2. We embed $\mathbb N$ into the so-called ring of integers $\mathbb Z$. This allows us to consider arbitrary differences $m - n$, which we couldn't do with $\mathbb N$ alone. (This is already a big leap in abstraction. If, 2000 years ago, I had asked you how many oranges I would have if I had three and gave you five, you would probably look at me like I was insane.)
3. We embed $\mathbb Z$ as a subring in the field of rationals $\mathbb Q$, which allows us to solve equations such as $2x = 1$. The natural numbers and integers continue to work normally within this larger structure $\mathbb Q$.
4. We notice that the equation $x^2 = a$ is in general not solvable in $\mathbb Q$, so once again we need to build a new structure containing what we've created so far.
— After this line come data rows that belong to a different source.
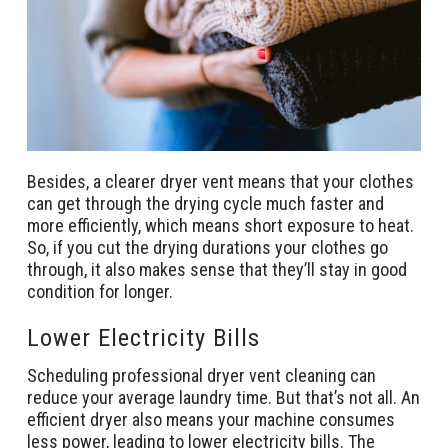
Besides, a clearer dryer vent means that your clothes
can get through the drying cycle much faster and
more efficiently, which means short exposure to heat.
So, if you cut the drying durations your clothes go
through, it also makes sense that they’ll stay in good
condition for longer.
Lower Electricity Bills
Scheduling professional dryer vent cleaning can
reduce your average laundry time. But that’s not all. An
efficient dryer also means your machine consumes
less power, leading to lower electricity bills. The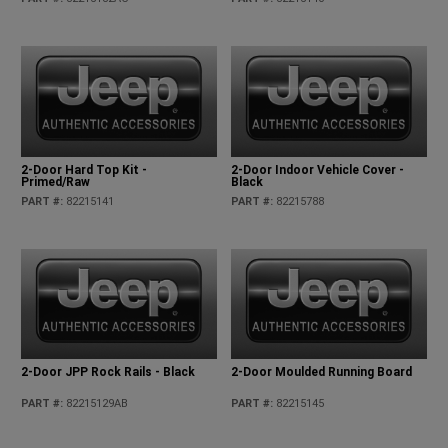
2-Door Hard Top Kit -
2-Door Indoor Vehicle Cover -
Primed/Raw
Black
PART #
:
82215141
PART #
:
82215788
2-Door JPP Rock Rails - Black
2-Door Moulded Running Board
PART #
:
82215129AB
PART #
:
82215145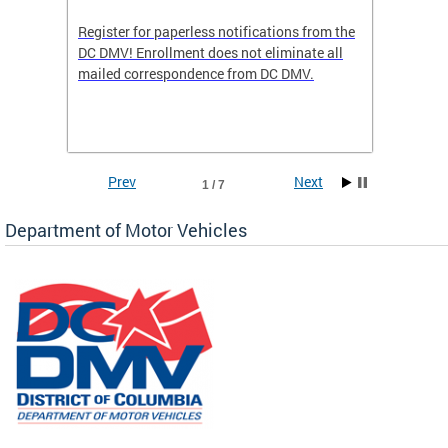
Register for paperless notifications from the
Active 
DC DMV! Enrollment does not eliminate all
DMV tha
ocess
mailed correspondence from DC DMV.
dedicat
luding
comple
and
unique 
often f
Prev
Next
1 / 7
Department of Motor Vehicles
om the
all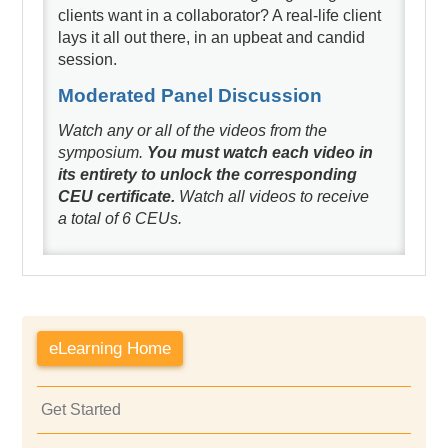
clients want in a collaborator? A real-life client
lays it all out there, in an upbeat and candid
session.
Moderated Panel Discussion
Watch any or all of the videos from the
symposium.
You must watch each video in
its entirety to unlock the corresponding
CEU certificate.
Watch all videos to receive
a total of 6 CEUs.
eLearning Home
Get Started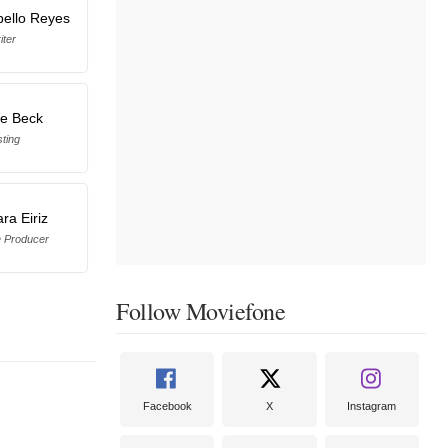
bello Reyes
iter
ne Beck
ting
ra Eiriz
e Producer
Follow Moviefone
Facebook
X
Instagram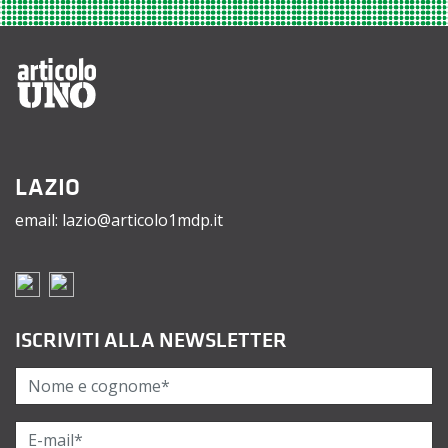
LAZIO
email: lazio@articolo1mdp.it
ISCRIVITI ALLA NEWSLETTER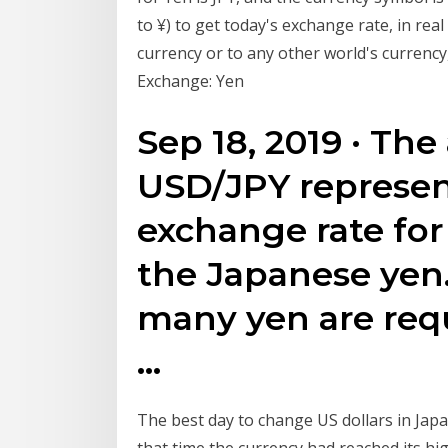
to ¥) to get today's exchange rate, in r
currency or to any other world's currenc
Exchange: Yen
Sep 18, 2019 · The
USD/JPY represen
exchange rate for 
the Japanese yen
many yen are requ
…
The best day to change US dollars in Jap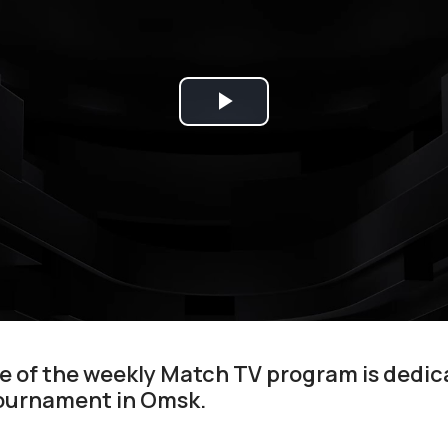
Play
Video
 of the weekly Match TV program is dedic
ournament in Omsk.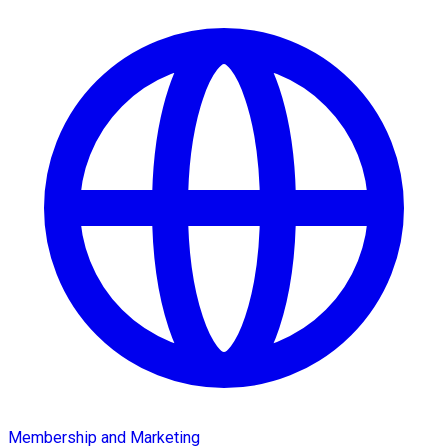
Membership and Marketing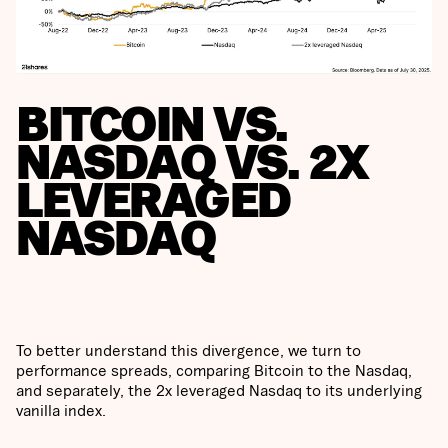
BITCOIN VS.
NASDAQ VS. 2X
LEVERAGED
NASDAQ
To better understand this divergence, we turn to
performance spreads, comparing Bitcoin to the Nasdaq,
and separately, the 2x leveraged Nasdaq to its underlying
vanilla index.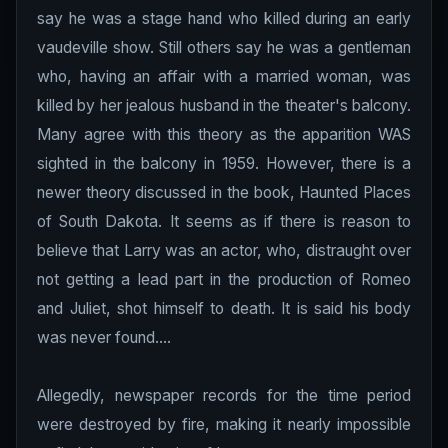
say he was a stage hand who killed during an early
vaudeville show. Still others say he was a gentleman
who, having an affair with a married woman, was
killed by her jealous husband in the theater's balcony.
Many agree with this theory as the apparition WAS
sighted in the balcony in 1959. However, there is a
newer theory discussed in the book, Haunted Places
of South Dakota. It seems as if there is reason to
believe that Larry was an actor, who, distraught over
not getting a lead part in the production of Romeo
and Juliet, shot himself to death. It is said his body
was never found....
Allegedly, newspaper records for the time period
were destroyed by fire, making it nearly impossible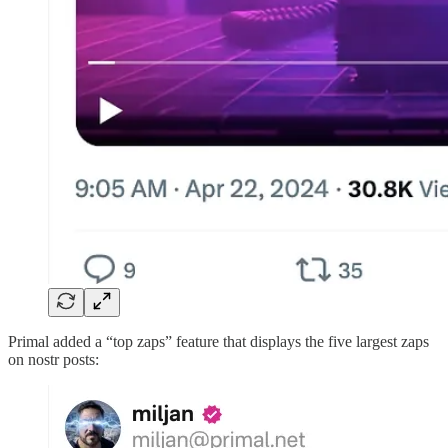
Primal added a “top zaps” feature that displays the five largest zaps
on nostr posts: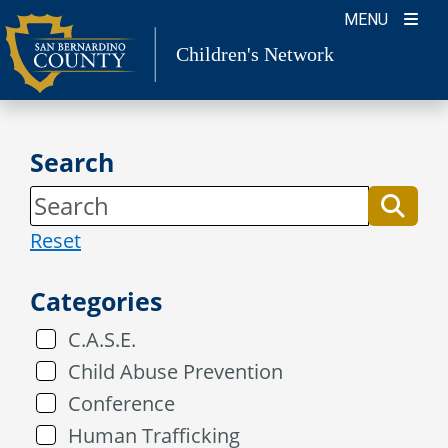
Skip
MENU
to
Children's Network
content
Search
Reset
Categories
C.A.S.E.
Child Abuse Prevention
Conference
Human Trafficking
This is called the extension field $\mathbb R$ of $\mathbb Q$ and it allows us to solve equations like $x^2 = 2$. This is the "number line" that you've probably internalized so deeply that you're not even aware of the all the work that is required to rigorously define what it is.
5. We run into yet another obstacle, which is that the equation $x^2 = -1$ has no solution in $\mathbb R$. Notice that wanting to extend our number system in this case is entirely consistent with what we've done up to this point. Wanting to solve $x^2 = -1$ is no weirder than wanting to solve $3 - 5 = y$. We create an extension field $\mathbb C$ of $\mathbb R$ that allows us to solve $x^2 = -1$, and $\mathbb C$ is a big enough system to solve all algebraic equations.

On this ladder of numbers there are two more rungs: the quaternions and octonions. They are above my pay grade so I'm not even going to try to explain what they are. It is my understanding that nobody really understands how to use the octonions, for instance.